L’ouvrage de M. Schwann eut un grand retentissement et fit presque d’emblée de nombreux et illustres prosélytes. Ce succès était mérité et le paraîtra surtout à ceux qui, se reportant de quinze ans en arrière, tiendront compte de l’état de la science à cette époque[1] . Cette doctrine était séduisante; elle établissait, entre les deux règnes qui se partagent le monde organique, des rapports intimes et fondamentaux; elle ramenait à un point de départ unique toutes les formes de la matière animée; elle simplifiait des recherches fort pénibles; enfin, dans un grand nombre de cas, elle était manifestement confirmée par les résultats de l’observation, et, si quelque exception se montra dès le début, on put croire qu’elle finirait par rentrer dans la règle générale. Peu à peu cependant ces exceptions sont devenues plus nombreuses, et les partisans les plus décidés de la doctrine cellulaire ont dû rejeter quelques-unes des idées de l’auteur. L’assimilation de l’œuf à une cellule unique, par exemple, ne doit plus guère aujourd’hui compter de partisans.
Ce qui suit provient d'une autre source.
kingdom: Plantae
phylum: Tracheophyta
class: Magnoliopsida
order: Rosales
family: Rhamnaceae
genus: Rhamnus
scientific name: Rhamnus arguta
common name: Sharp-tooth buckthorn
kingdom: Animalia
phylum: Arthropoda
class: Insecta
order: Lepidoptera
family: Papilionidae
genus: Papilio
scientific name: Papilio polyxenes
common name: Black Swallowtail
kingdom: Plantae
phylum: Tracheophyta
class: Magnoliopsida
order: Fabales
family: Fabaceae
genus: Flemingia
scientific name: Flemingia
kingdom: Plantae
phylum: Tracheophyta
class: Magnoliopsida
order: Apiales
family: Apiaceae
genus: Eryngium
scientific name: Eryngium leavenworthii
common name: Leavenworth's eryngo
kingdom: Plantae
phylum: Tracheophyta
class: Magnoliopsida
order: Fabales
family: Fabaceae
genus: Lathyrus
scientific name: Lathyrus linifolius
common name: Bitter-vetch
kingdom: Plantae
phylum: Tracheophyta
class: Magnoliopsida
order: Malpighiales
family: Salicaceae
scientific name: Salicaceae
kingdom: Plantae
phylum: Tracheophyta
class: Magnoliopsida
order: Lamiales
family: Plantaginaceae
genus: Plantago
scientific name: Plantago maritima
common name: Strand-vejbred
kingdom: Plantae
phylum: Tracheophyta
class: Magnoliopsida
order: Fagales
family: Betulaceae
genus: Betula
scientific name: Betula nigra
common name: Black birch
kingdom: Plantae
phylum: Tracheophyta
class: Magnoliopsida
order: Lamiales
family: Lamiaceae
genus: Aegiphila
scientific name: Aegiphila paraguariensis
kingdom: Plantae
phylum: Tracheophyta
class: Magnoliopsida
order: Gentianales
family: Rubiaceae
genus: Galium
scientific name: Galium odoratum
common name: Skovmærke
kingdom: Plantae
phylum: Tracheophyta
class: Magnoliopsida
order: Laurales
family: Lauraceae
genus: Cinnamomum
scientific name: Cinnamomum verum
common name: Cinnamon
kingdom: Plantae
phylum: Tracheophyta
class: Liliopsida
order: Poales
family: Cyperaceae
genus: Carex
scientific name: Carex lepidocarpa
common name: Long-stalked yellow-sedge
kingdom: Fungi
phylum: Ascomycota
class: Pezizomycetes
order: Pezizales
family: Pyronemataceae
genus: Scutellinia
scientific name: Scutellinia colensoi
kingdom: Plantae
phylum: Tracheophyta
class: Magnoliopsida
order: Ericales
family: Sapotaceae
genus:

Par suite, le framboisement du jaune ne saurait être dû à une multiplication de cellules, comme l’entendait Schwann, alors même que les faits observés chez les vers et certains mollusques ne démontreraient pas que les lobes les mieux formés peuvent se refondre les uns dans les autres et ne sont par conséquent pas entourés d’une membrane. L’examen des invertébrés marins, qui déjà sur tant de points a corrigé des erreurs graves résultant de l’étude exclusive des animaux supérieurs, est généralement peu favorable à la doctrine cellulaire. Sans doute les faits et cette théorie s’accordent dans quelques cas. La plupart des mollusques, les némertes, les planaires, les synhydres, presque tous ces animaux, dont la Revue a souvent entretenu ses lecteurs[2], ont, il est vrai, des tégumens plus ou moins évidemment composés de cellules, et celles-ci sont sans nul doute leur élément premier. Nous en dirions volontiers autant pour la plupart des membranes qui revêtent, soit l’intérieur, soit l’extérieur de certains organes internes; mais, dès qu’il s’agit de ceux-ci, nous ne saurions conserver la même opinion. Jamais nous n’avons vu la fibre musculaire ou nerveuse commencer par une cellule; jamais ni dans l’une ni dans l’autre nous n’avons trouvé la

  1. Mikroskopische Untersuchungen über die Ubereinstimmung in der Structur und dem Wachstum dur Thiere und Pflanzen (Recherches sur la conformité de la structure et du développement des animaux et des plantes], Berlin 1839.
  2. Voyez les divers travaux compris sous le titre général de Souvenirs d’un naturaliste, de 1842 à 1854.